Objective 2. Dickinson has recently expanded staffing and programming in Institutional Research and, through our Banner campus computing system particularly, enhanced technological support for data gathering. For example, we currently engage in an active program of data gathering in the arena of student experience and learning using CIRP, HEDS, NSSE and other survey instruments. Our efforts in regard to information need to be redoubled through expansion of our capacity for data gathering and continuing integration among Institutional Research and other administrative and academic units.
Strategic Goal B. SP III envisions a comprehensive, multifaceted assessment effort applied across the college and extended Dickinson community.
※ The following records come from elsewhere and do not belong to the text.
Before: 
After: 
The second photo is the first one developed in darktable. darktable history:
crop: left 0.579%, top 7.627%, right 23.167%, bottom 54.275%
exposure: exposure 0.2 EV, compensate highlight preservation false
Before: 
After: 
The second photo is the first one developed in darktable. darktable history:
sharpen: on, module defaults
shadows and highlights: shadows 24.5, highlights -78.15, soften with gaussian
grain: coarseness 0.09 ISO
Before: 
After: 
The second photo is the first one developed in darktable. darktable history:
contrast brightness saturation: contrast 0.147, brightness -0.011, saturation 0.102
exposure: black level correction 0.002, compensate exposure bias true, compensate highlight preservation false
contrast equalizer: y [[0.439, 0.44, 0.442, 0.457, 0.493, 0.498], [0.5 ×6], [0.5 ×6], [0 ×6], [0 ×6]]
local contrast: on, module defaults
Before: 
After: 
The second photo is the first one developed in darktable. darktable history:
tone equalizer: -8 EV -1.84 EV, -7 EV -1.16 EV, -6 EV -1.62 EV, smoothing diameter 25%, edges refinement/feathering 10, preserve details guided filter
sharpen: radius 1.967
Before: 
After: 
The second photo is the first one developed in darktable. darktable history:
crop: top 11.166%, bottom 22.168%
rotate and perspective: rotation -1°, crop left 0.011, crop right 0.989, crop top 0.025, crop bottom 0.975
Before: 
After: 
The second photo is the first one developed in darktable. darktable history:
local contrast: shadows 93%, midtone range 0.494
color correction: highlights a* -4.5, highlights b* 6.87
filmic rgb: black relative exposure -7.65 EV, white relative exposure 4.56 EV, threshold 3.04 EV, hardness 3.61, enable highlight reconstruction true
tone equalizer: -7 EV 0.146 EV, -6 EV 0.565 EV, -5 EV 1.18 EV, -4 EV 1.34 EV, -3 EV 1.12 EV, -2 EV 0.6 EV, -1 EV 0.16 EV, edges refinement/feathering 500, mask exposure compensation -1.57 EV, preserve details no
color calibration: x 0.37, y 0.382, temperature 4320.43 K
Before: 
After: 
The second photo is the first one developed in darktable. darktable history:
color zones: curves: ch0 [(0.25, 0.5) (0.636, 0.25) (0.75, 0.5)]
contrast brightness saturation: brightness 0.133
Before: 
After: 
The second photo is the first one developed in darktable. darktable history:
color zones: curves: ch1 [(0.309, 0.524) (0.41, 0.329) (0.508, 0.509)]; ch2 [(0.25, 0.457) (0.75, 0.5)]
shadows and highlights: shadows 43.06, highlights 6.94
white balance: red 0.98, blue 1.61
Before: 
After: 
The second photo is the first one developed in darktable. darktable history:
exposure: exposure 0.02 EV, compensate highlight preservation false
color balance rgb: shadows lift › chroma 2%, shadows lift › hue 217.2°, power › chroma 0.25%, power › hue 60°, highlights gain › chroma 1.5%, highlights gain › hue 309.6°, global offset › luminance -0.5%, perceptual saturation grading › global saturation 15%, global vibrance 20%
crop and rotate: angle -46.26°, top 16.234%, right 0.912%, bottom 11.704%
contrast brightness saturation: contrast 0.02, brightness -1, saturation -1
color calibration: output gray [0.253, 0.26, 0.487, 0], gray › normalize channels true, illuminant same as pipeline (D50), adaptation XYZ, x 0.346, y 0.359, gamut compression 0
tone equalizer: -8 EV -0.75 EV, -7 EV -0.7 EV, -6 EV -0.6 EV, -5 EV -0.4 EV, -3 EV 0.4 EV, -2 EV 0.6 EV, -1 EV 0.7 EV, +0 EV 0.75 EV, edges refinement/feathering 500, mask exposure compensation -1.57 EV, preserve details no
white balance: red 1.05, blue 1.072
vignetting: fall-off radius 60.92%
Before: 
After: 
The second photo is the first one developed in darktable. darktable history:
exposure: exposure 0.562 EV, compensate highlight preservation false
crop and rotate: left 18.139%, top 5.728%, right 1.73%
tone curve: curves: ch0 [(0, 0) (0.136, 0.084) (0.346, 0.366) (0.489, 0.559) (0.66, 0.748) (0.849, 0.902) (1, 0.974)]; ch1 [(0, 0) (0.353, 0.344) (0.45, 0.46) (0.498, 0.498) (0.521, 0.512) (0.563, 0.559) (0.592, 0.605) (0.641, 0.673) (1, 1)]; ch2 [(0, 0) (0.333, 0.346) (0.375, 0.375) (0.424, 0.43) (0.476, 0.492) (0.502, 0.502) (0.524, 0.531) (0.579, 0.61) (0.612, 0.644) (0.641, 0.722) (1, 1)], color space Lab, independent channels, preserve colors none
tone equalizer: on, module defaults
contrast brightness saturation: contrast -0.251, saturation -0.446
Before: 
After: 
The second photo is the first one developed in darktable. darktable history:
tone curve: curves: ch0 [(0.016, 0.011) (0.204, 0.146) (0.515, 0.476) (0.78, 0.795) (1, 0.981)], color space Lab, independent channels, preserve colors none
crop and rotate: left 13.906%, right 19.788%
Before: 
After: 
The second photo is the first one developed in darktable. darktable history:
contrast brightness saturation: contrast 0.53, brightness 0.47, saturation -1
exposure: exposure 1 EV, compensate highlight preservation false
There are, however, a number of key performance indicators that are central to meeting the challenges that define this plan and for which we have explicit targets for 2015. We believe that these “kpi” targets are as achievable as they are important. They represent both goals for SP III and assumptions upon which the plan rests.
We are confident that these targets, taken individually and together, are achievable within the time frame of SP III. We recognize, though, that most are subject to forces outside our control. Such forces may accelerate or slow our progress. SP III, therefore, also assumes that the college will respond to changing circumstances with the same success it has demonstrated in implementing its first two strategic plans.